The meeting, which was chaired by former president Olusegun Obasanjo, was attended by eminent persons who had played active roles, participating in, implementing and observing the election process in Africa including former Heads of State and Government, chairpersons of election management bodies, Information Technology (IT) experts and civil society organisations and members of the academia.
The group, in a communique it issued following the completion of its meeting held on December 18-19, 2019, noted the increasingly important role that ICT plays in the election process in the continent.
It further noted that while the use of ICT would help to make elections better in Africa, it could also be used to frustrate an electoral process. It therefore called on Civil Society Organisations in Africa to set up facts-checking sites as a way of countering the negative effects of fake news.
The meeting was attended by 38 participants from Ghana, Kenya, Malawi, Nigeria, Senegal, Sierra Leone, Sudan and South Africa.

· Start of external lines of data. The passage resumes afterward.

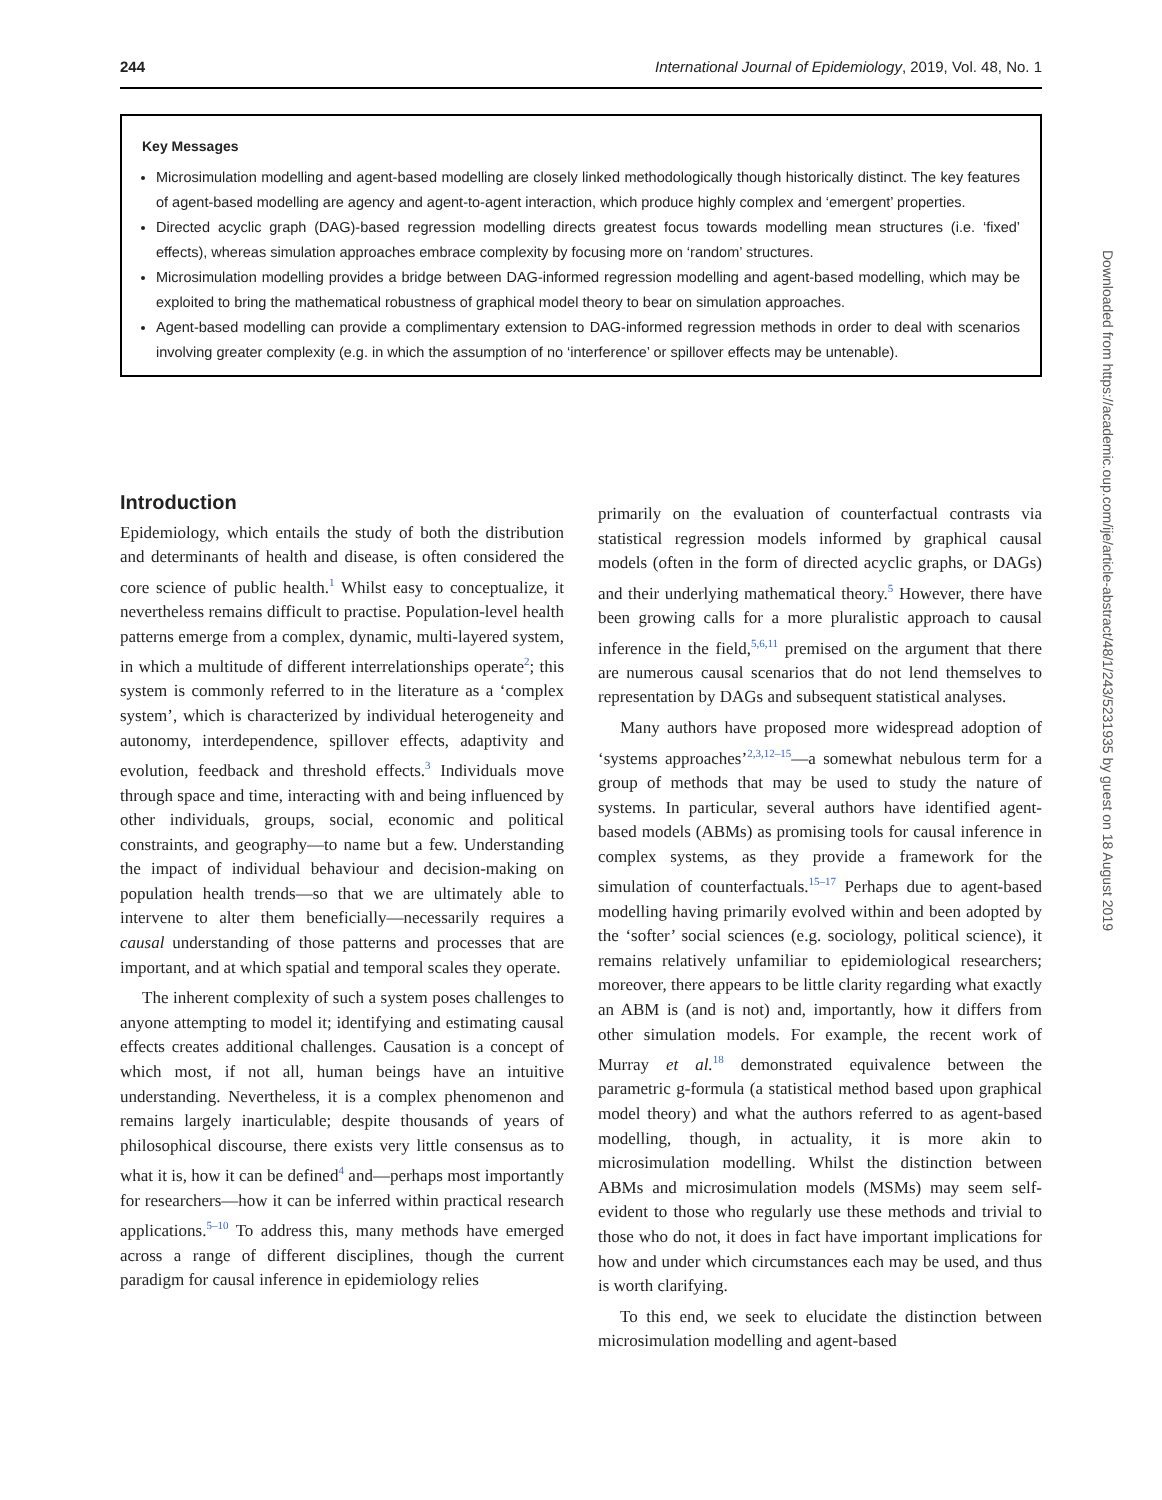244 International Journal of Epidemiology, 2019, Vol. 48, No. 1
Key Messages
Microsimulation modelling and agent-based modelling are closely linked methodologically though historically distinct. The key features of agent-based modelling are agency and agent-to-agent interaction, which produce highly complex and ‘emergent’ properties.
Directed acyclic graph (DAG)-based regression modelling directs greatest focus towards modelling mean structures (i.e. ‘fixed’ effects), whereas simulation approaches embrace complexity by focusing more on ‘random’ structures.
Microsimulation modelling provides a bridge between DAG-informed regression modelling and agent-based modelling, which may be exploited to bring the mathematical robustness of graphical model theory to bear on simulation approaches.
Agent-based modelling can provide a complimentary extension to DAG-informed regression methods in order to deal with scenarios involving greater complexity (e.g. in which the assumption of no ‘interference’ or spillover effects may be untenable).
Introduction
Epidemiology, which entails the study of both the distribution and determinants of health and disease, is often considered the core science of public health.<sup>1</sup> Whilst easy to conceptualize, it nevertheless remains difficult to practise. Population-level health patterns emerge from a complex, dynamic, multi-layered system, in which a multitude of different interrelationships operate<sup>2</sup>; this system is commonly referred to in the literature as a ‘complex system’, which is characterized by individual heterogeneity and autonomy, interdependence, spillover effects, adaptivity and evolution, feedback and threshold effects.<sup>3</sup> Individuals move through space and time, interacting with and being influenced by other individuals, groups, social, economic and political constraints, and geography—to name but a few. Understanding the impact of individual behaviour and decision-making on population health trends—so that we are ultimately able to intervene to alter them beneficially—necessarily requires a causal understanding of those patterns and processes that are important, and at which spatial and temporal scales they operate.
The inherent complexity of such a system poses challenges to anyone attempting to model it; identifying and estimating causal effects creates additional challenges. Causation is a concept of which most, if not all, human beings have an intuitive understanding. Nevertheless, it is a complex phenomenon and remains largely inarticulable; despite thousands of years of philosophical discourse, there exists very little consensus as to what it is, how it can be defined<sup>4</sup> and—perhaps most importantly for researchers—how it can be inferred within practical research applications.<sup>5–10</sup> To address this, many methods have emerged across a range of different disciplines, though the current paradigm for causal inference in epidemiology relies
primarily on the evaluation of counterfactual contrasts via statistical regression models informed by graphical causal models (often in the form of directed acyclic graphs, or DAGs) and their underlying mathematical theory.<sup>5</sup> However, there have been growing calls for a more pluralistic approach to causal inference in the field,<sup>5,6,11</sup> premised on the argument that there are numerous causal scenarios that do not lend themselves to representation by DAGs and subsequent statistical analyses.
Many authors have proposed more widespread adoption of ‘systems approaches’<sup>2,3,12–15</sup>—a somewhat nebulous term for a group of methods that may be used to study the nature of systems. In particular, several authors have identified agent-based models (ABMs) as promising tools for causal inference in complex systems, as they provide a framework for the simulation of counterfactuals.<sup>15–17</sup> Perhaps due to agent-based modelling having primarily evolved within and been adopted by the ‘softer’ social sciences (e.g. sociology, political science), it remains relatively unfamiliar to epidemiological researchers; moreover, there appears to be little clarity regarding what exactly an ABM is (and is not) and, importantly, how it differs from other simulation models. For example, the recent work of Murray et al.<sup>18</sup> demonstrated equivalence between the parametric g-formula (a statistical method based upon graphical model theory) and what the authors referred to as agent-based modelling, though, in actuality, it is more akin to microsimulation modelling. Whilst the distinction between ABMs and microsimulation models (MSMs) may seem self-evident to those who regularly use these methods and trivial to those who do not, it does in fact have important implications for how and under which circumstances each may be used, and thus is worth clarifying.
To this end, we seek to elucidate the distinction between microsimulation modelling and agent-based
Downloaded from https://academic.oup.com/ije/article-abstract/48/1/243/5231935 by guest on 18 August 2019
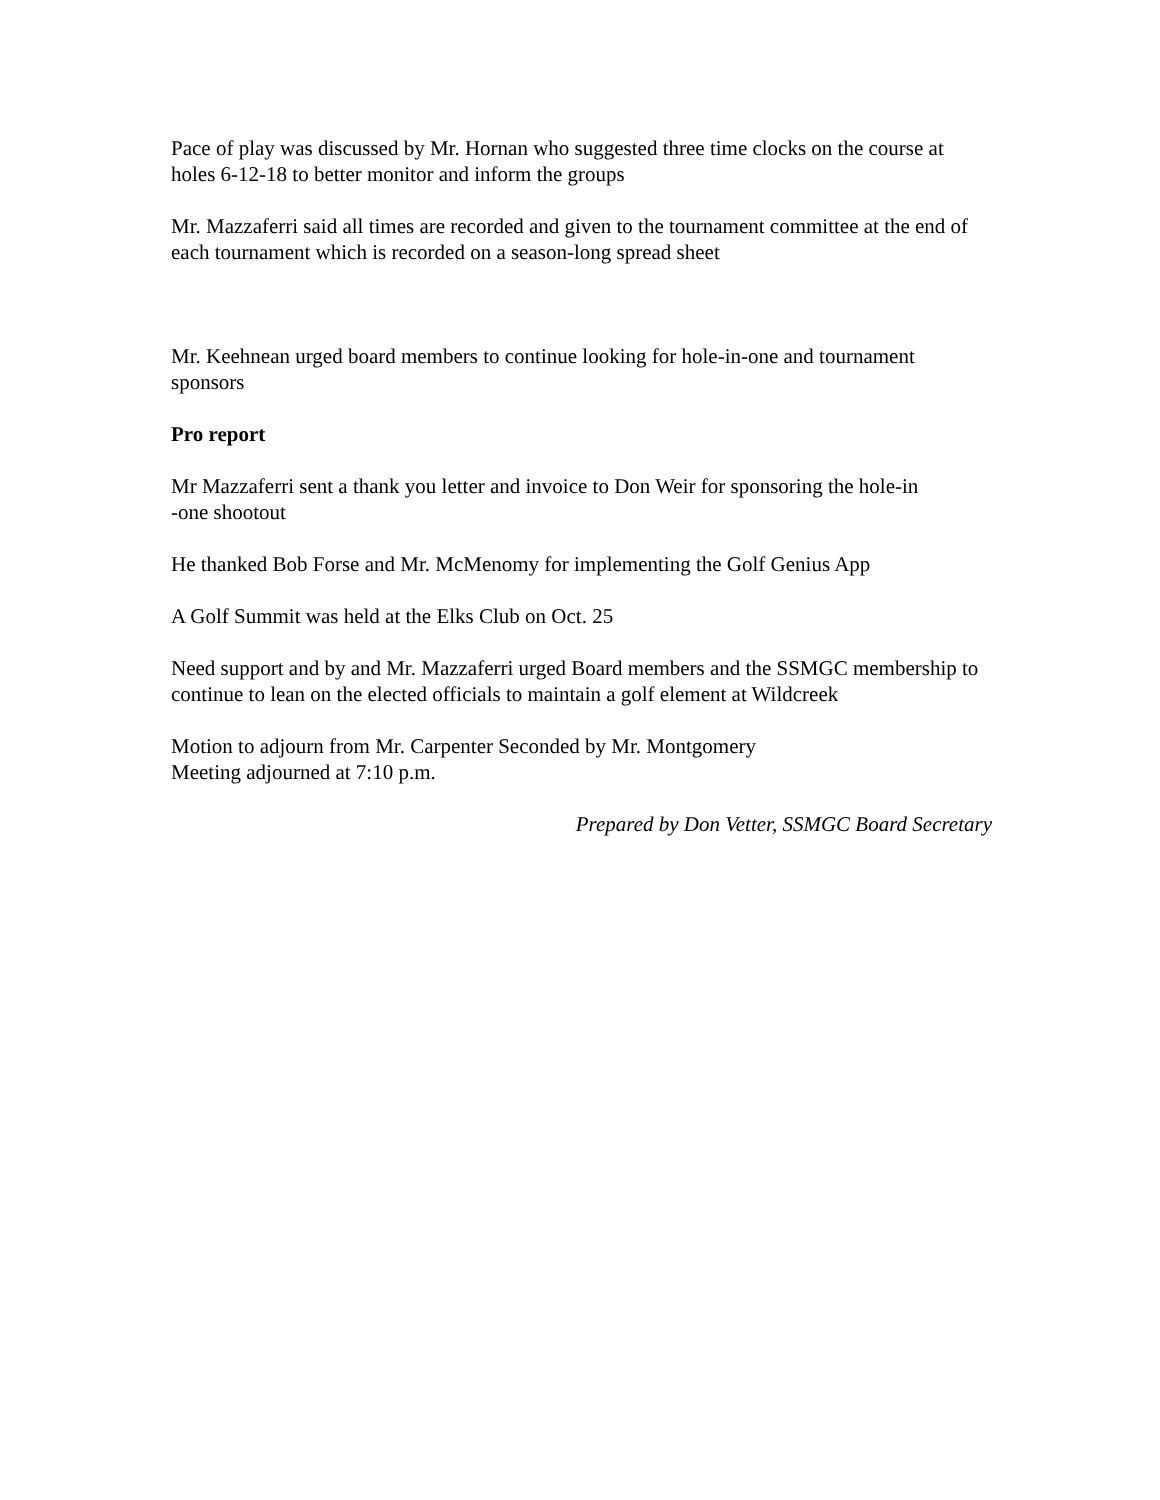Pace of play was discussed by Mr. Hornan who suggested three time clocks on the course at holes 6-12-18 to better monitor and inform the groups
Mr. Mazzaferri said all times are recorded and given to the tournament committee at the end of each tournament which is recorded on a season-long spread sheet
Mr. Keehnean urged board members to continue looking for hole-in-one and tournament sponsors
Pro report
Mr Mazzaferri sent a thank you letter and invoice to Don Weir for sponsoring the hole-in
-one shootout
He thanked Bob Forse and Mr. McMenomy for implementing the Golf Genius App
A Golf Summit was held at the Elks Club on Oct. 25
Need support and by and Mr. Mazzaferri urged Board members and the SSMGC membership to continue to lean on the elected officials to maintain a golf element at Wildcreek
Motion to adjourn from Mr. Carpenter Seconded by Mr. Montgomery
Meeting adjourned at 7:10 p.m.
Prepared by Don Vetter, SSMGC Board Secretary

Participants included former Presidents John Mahama of Ghana and Ernest Koroma of Sierra Leone; former Prime Minister Raila Odinga of Kenya and Vice-President Saluos Chilima of Malawi. Other participants were the Chairman of the Governing Board of the Centre for Human Security of the Olusegun Obasanjo Library (host of the meeting), Professor Akin Mabogunje; former Chairman of the Independent Electoral Commission of Nigeria (INEC), Professor Attahiru Jega; and former Chairman of the Electoral Commission of South Africa, Advocate Pansy Tlakula.
Other recommendations made by the group are:
In deciding technologies to use or introduce for the election process, African countries should take into consideration the socio-cultural, political and infrastructural contexts in which ICT will be deployed; the costs and the benefits of use of technology on the integrity of the electoral process; nature and type of technology required; and sustainability and security of the chosen technology.
Procurement and deployment of election-related technology must be timely, transparent and inclusive to ensure buy–in from all stakeholders, ensure value for money and allow for testing and inspection.
ICT in the election process should be introduced early to enable the electoral bodies demonstrate their capacity to follow laid-down standard operating procedures and policies for acquisition and implementation of the systems such as procurement, testing, sign-offs, audit and training.
It should be ensured that the infrastructures particularly power and telecommunications exist in order to guarantee effective use of ICT in the election process.
User-friendly technologies and technologies that are basic for persons with relatively low level of digital literacy are relevant for many African countries at this time with progressive sophistication over time to match improvements in the digital literacy level of the electorate. We should choose technology carefully and make haste slowly.